One EPA official who is familiar with the panel said that some information is available to the public — buried on the EPA Web site — about the panel’s site rankings, where the EPA annually reveals how many sites will receive “new construction funding” and how many will not. New construction funding goes to sites where cleanup is ready to begin as soon as money is secured.

Superfund shortfall

The EPA inspector general, the Government Accountability Office and Congress have all issued reports pointing out Superfund’s funding shortfalls, and program experts have been recommending budget increases in light of the number of sites in the pipeline that will soon be ready to be funded.

But EPA officials have not requested more money. In fact, they have done the opposite.

As a staff member of the House Subcommittee on Water Resources and the Environment in 1999, seven years before her appointment to head Superfund, Bodine helped author a bill that called for a $300 million reduction in the program’s budget. The bill did not make it to the House floor.

During her confirmation hearings for the EPA post, Bodine assured the Senate that she would be a “fierce advocate for Superfund funding.”

A month after her confirmation in March 2006, Bodine supported a Bush administration call for a $7 million decrease, from $588.9 million to $581.5 million, in the EPA’s remedial budget, which pays for site cleanups.

President Bush’s latest EPA budget request for 2008 again sought to reduce Superfund’s budget by $7 million.

In an interview with the Center, Bodine expressed confidence that the amount of money the program has been allocated is sufficient to get the job done.

Fewer Superfund sites listed

Overall, the number of Superfund sites listed per year has declined substantially in recent years, but that’s not necessarily a good thing, depending on who is asked.

From 1995 to 2000, an average of 25 sites were added each year to the Superfund’s National Priorities List. From 2001 to 2006, an average of 17 sites were added per year.

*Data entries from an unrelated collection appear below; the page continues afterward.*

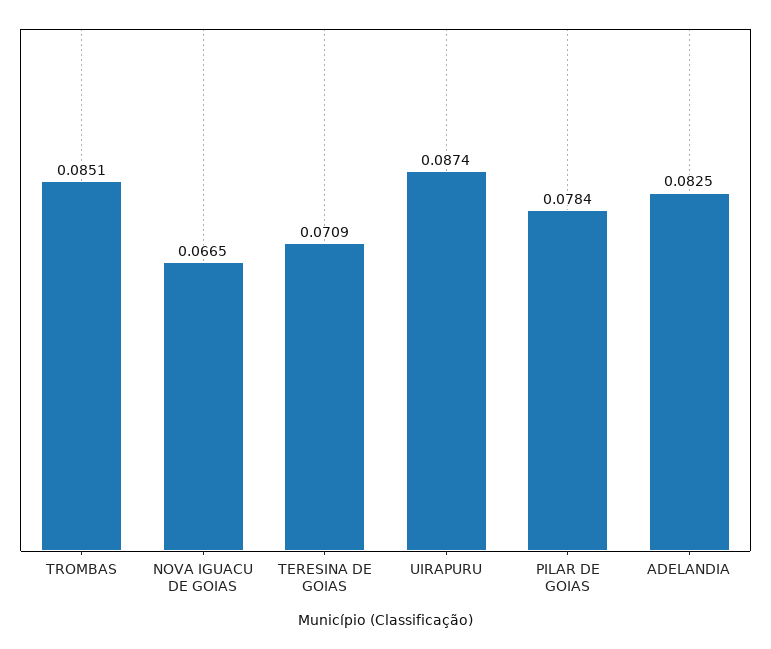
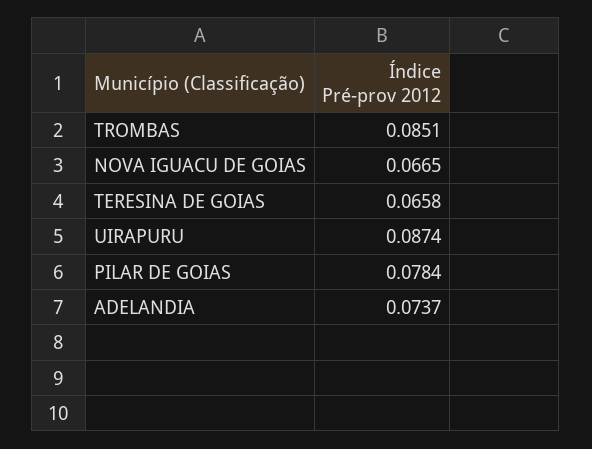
  {
    "TROMBAS": 0.0851,
    "NOVA IGUACU DE GOIAS": 0.0665,
-   "TERESINA DE GOIAS": 0.0709,
+   "TERESINA DE GOIAS": 0.0658,
    "UIRAPURU": 0.0874,
    "PILAR DE GOIAS": 0.0784,
-   "ADELANDIA": 0.0825
+   "ADELANDIA": 0.0737
  }

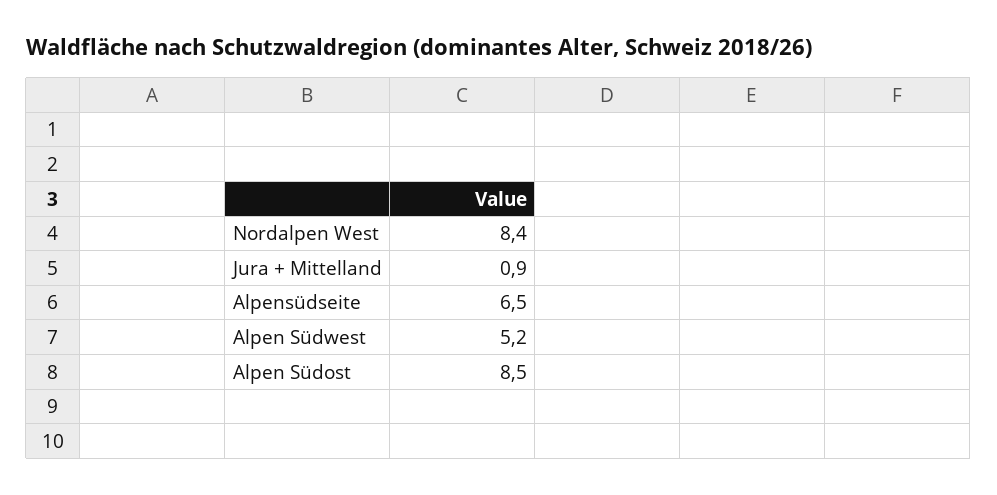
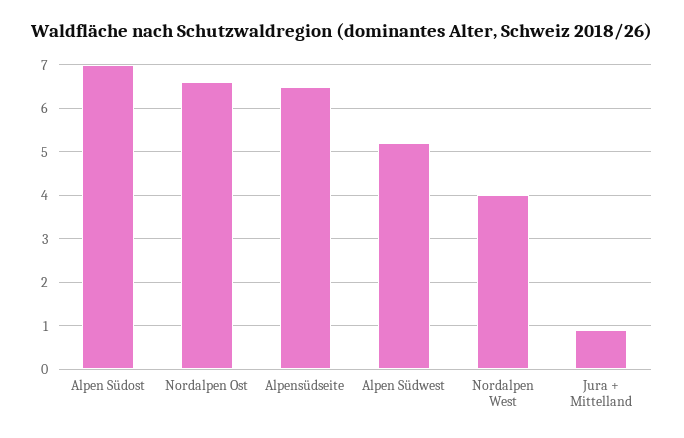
  {
-   "Nordalpen West": 8.4,
+   "Nordalpen West": 4,
    "Jura + Mittelland": 0.9,
    "Alpensüdseite": 6.5,
    "Alpen Südwest": 5.2,
-   "Alpen Südost": 8.5
+   "Alpen Südost": 7,
+   "Nordalpen Ost": 6.5
  }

According to Superfund’s Bodine, the numbers are shrinking because “the smaller sites are being addressed through the state voluntary cleanup programs so that there are fewer sites being brought forward to the EPA.”

But Rena Steinzor, an environmental law professor at the University of Maryland, who co-wrote the 1986 amendments to the Superfund law as a congressional staffer, speculates that the EPA is trying to kill the program “by reducing the perception that it is needed.”

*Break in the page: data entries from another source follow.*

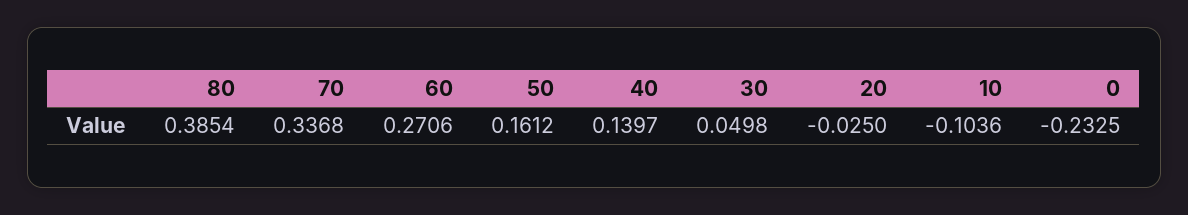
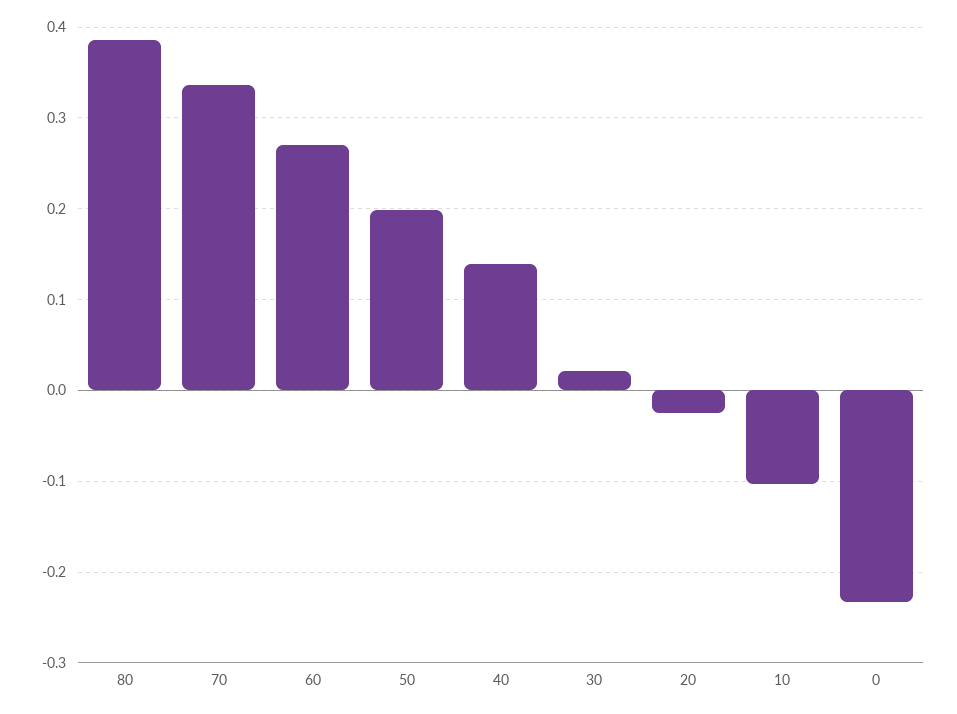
  {
    "80": 0.3854,
    "70": 0.3368,
    "60": 0.2706,
-   "50": 0.1612,
+   "50": 0.2,
    "40": 0.1397,
-   "30": 0.0498,
+   "30": 0.02,
    "20": -0.025,
    "10": -0.1036,
    "0": -0.2325
  }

Resources for the Future, a Washington-based environmental think tank, proposes this explanation: It’s all about declining funding. In a 2001 book written for Congress on the subject, it says EPA managers have been cautious about listing larger, more expensive toxic waste sites to avoid “breaking the bank. … Sites that need cleanup are not being addressed because of funding concerns.” The group’s book recommends a budget increase, which never came.

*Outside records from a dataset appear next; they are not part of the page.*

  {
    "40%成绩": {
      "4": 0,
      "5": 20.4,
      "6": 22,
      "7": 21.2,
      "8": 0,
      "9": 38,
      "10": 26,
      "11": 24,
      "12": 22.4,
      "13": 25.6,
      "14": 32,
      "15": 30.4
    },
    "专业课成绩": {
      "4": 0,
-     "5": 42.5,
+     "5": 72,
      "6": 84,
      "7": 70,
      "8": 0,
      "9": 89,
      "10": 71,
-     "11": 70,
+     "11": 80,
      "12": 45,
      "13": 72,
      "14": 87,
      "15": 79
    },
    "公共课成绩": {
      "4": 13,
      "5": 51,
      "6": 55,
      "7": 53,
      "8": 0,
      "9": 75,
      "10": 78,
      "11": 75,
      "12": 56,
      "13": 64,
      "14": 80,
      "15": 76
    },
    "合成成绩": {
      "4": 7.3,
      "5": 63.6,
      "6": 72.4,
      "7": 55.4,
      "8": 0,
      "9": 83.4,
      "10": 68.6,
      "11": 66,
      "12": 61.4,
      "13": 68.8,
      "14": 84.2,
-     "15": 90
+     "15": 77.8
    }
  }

Local activists, meanwhile, continue to wait for help that they fear may never come. Gibbs said that many communities have developed a deep distrust of the program.

“They know if they get listed, it’s a 10- or 20-year process to get a site cleaned up,” said Gibbs, who no longer lives in Love Canal and now heads the Center for Health, Environment and Justice, a nonprofit organization that assists communities struggling with hazardous waste issues.

She said she thought that Superfund was the “perfect solution,” but that the program is no longer what it used to be. “It doesn’t represent the positive image for communities that it once did,” she said.